[Extracted data entries]
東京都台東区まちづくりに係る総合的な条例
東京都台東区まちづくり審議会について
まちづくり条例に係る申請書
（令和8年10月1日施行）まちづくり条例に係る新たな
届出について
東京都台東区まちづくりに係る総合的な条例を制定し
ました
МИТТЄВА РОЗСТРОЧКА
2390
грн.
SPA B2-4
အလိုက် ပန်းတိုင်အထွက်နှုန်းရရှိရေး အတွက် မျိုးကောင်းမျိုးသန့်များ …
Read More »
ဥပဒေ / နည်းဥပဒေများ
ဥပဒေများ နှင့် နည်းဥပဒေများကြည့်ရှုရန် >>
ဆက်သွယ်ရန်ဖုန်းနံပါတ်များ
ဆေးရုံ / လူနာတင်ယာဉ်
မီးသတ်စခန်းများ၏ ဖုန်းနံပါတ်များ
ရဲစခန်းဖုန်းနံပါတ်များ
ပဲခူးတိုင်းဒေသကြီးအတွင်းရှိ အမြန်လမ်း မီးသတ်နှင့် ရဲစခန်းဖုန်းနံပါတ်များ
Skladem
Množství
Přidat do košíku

---

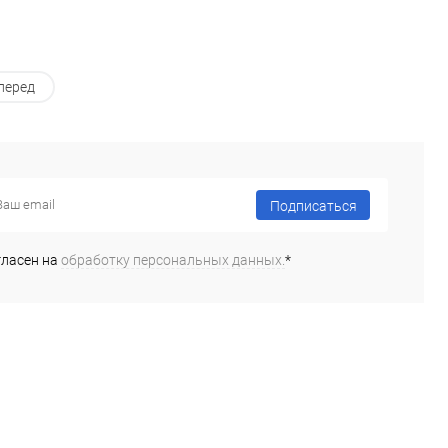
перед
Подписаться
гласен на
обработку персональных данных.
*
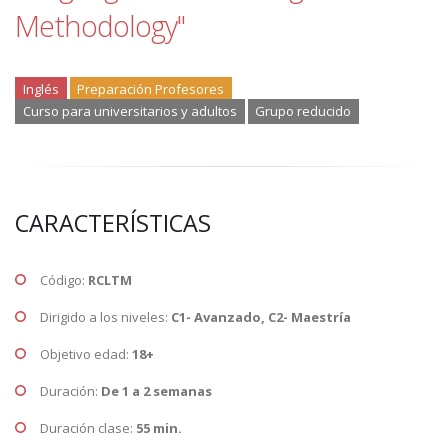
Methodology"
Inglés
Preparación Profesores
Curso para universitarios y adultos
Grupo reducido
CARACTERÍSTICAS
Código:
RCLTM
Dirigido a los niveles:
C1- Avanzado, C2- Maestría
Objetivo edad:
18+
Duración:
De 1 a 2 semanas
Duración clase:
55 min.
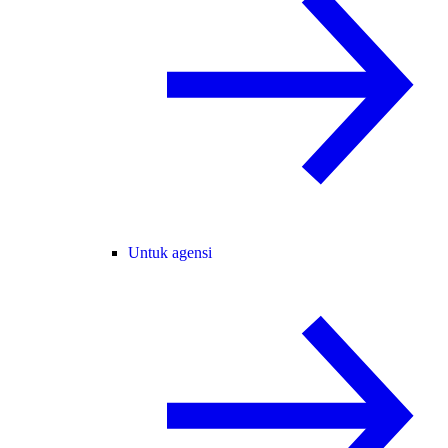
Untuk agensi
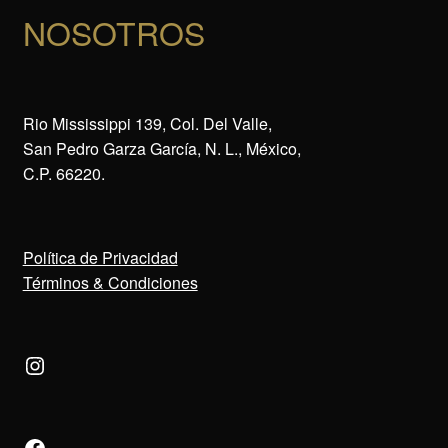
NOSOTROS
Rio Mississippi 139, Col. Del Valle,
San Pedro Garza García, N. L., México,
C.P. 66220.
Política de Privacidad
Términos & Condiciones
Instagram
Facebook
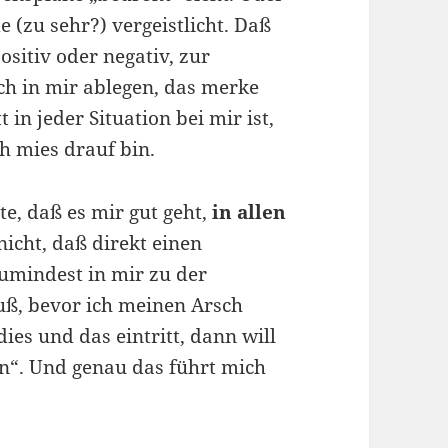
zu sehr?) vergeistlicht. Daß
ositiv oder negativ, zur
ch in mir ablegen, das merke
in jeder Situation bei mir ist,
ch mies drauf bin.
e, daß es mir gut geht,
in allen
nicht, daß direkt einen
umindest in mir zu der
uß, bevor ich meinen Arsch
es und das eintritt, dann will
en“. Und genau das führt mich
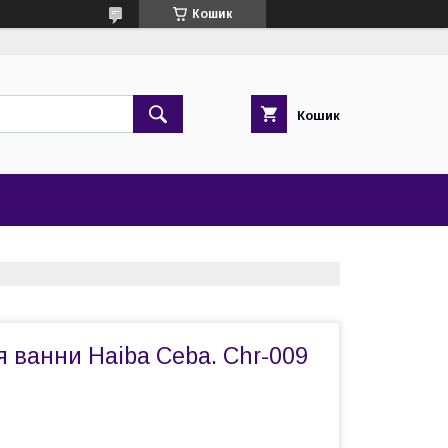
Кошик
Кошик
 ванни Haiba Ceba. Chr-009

...

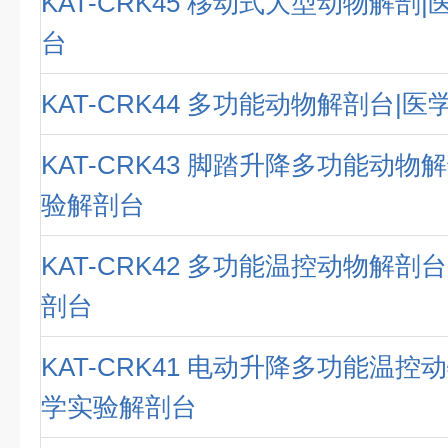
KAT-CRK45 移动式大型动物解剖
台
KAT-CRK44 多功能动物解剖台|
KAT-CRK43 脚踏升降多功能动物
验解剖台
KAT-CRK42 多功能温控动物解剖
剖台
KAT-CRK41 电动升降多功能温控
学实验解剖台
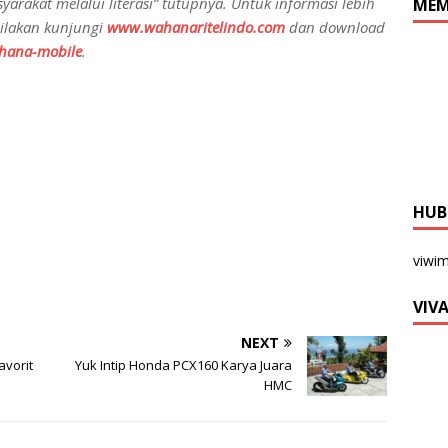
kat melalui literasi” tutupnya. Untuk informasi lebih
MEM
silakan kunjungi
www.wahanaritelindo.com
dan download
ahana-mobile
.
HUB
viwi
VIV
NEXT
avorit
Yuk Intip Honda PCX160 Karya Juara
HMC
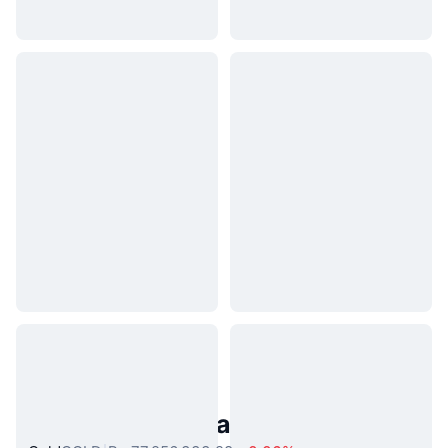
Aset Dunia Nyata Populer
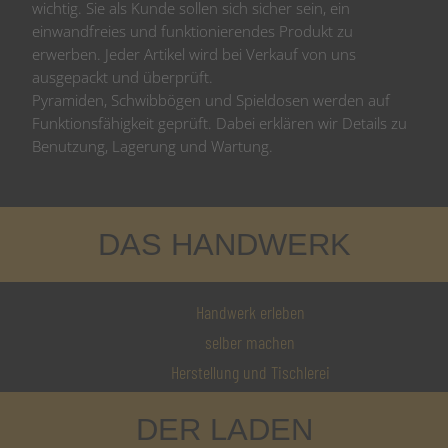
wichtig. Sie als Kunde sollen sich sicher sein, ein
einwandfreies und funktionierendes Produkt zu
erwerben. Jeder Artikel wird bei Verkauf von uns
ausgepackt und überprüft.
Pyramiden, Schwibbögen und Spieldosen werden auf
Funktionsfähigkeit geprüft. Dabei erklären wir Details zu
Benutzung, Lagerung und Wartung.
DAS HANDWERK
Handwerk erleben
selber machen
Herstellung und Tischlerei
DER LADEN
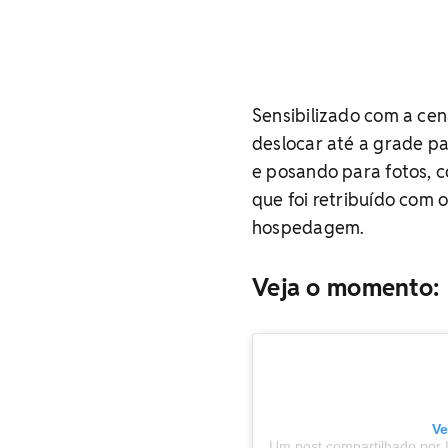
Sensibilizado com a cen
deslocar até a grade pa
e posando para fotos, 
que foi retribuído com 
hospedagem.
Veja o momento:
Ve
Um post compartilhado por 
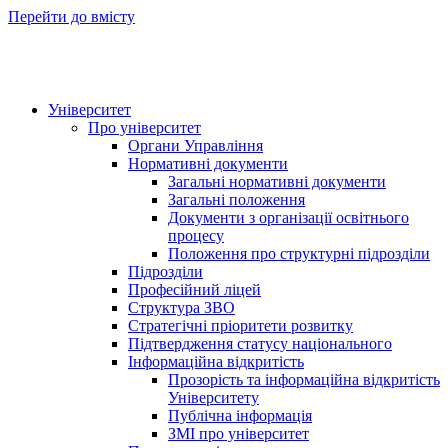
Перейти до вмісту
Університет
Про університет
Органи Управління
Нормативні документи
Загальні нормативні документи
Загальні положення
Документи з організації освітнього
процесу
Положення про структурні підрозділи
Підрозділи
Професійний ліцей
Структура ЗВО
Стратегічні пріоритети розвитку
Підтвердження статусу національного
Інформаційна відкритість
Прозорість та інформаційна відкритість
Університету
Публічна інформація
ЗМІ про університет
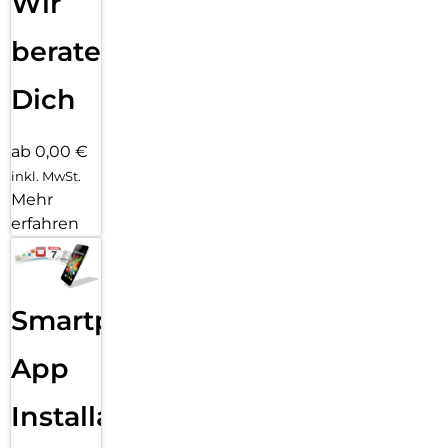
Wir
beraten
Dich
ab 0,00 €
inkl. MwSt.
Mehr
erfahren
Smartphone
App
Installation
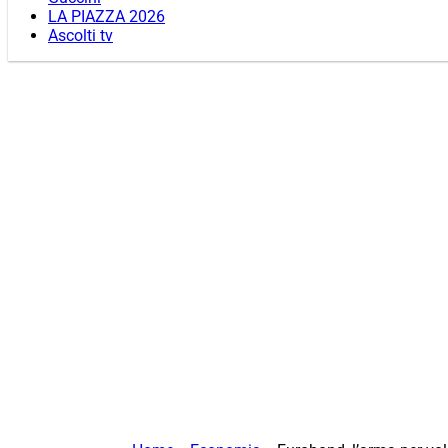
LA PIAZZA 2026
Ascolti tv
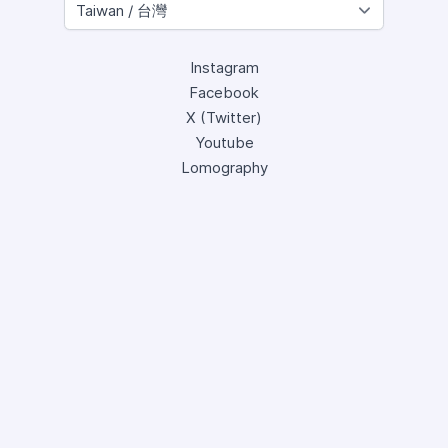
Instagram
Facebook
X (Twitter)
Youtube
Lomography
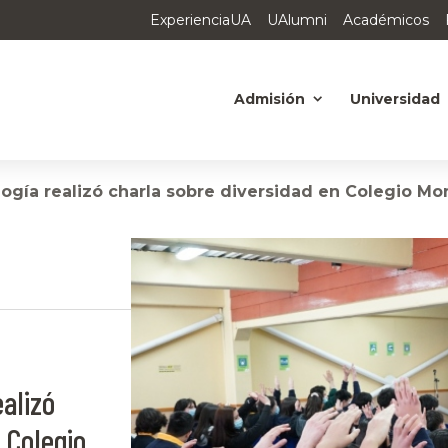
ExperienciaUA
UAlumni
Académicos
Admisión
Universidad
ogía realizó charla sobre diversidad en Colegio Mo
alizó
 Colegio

*TASK DETAILS*:
Please give the stretch of material from the line containing "Перейти до вмісту" through the line containing "Installation" as a Markdown table with the columns No. and Line, numbering each row and skipping blank lines. Leave the pictures out.

*PROBLEM SOLUTION*:
| No. | Line |
|---|---|
| 1 | Перейти до вмісту |
| 2 | Університет |
| 3 | Про університет |
| 4 | Органи Управління |
| 5 | Нормативні документи |
| 6 | Загальні нормативні документи |
| 7 | Загальні положення |
| 8 | Документи з організації освітнього |
| 9 | процесу |
| 10 | Положення про структурні підрозділи |
| 11 | Підрозділи |
| 12 | Професійний ліцей |
| 13 | Структура ЗВО |
| 14 | Стратегічні пріоритети розвитку |
| 15 | Підтвердження статусу національного |
| 16 | Інформаційна відкритість |
| 17 | Прозорість та інформаційна відкритість |
| 18 | Університету |
| 19 | Публічна інформація |
| 20 | ЗМІ про університет |
| 21 | Wir |
| 22 | beraten |
| 23 | Dich |
| 24 | ab 0,00 € |
| 25 | inkl. MwSt. |
| 26 | Mehr |
| 27 | erfahren |
| 28 | Smartphone |
| 29 | App |
| 30 | Installation |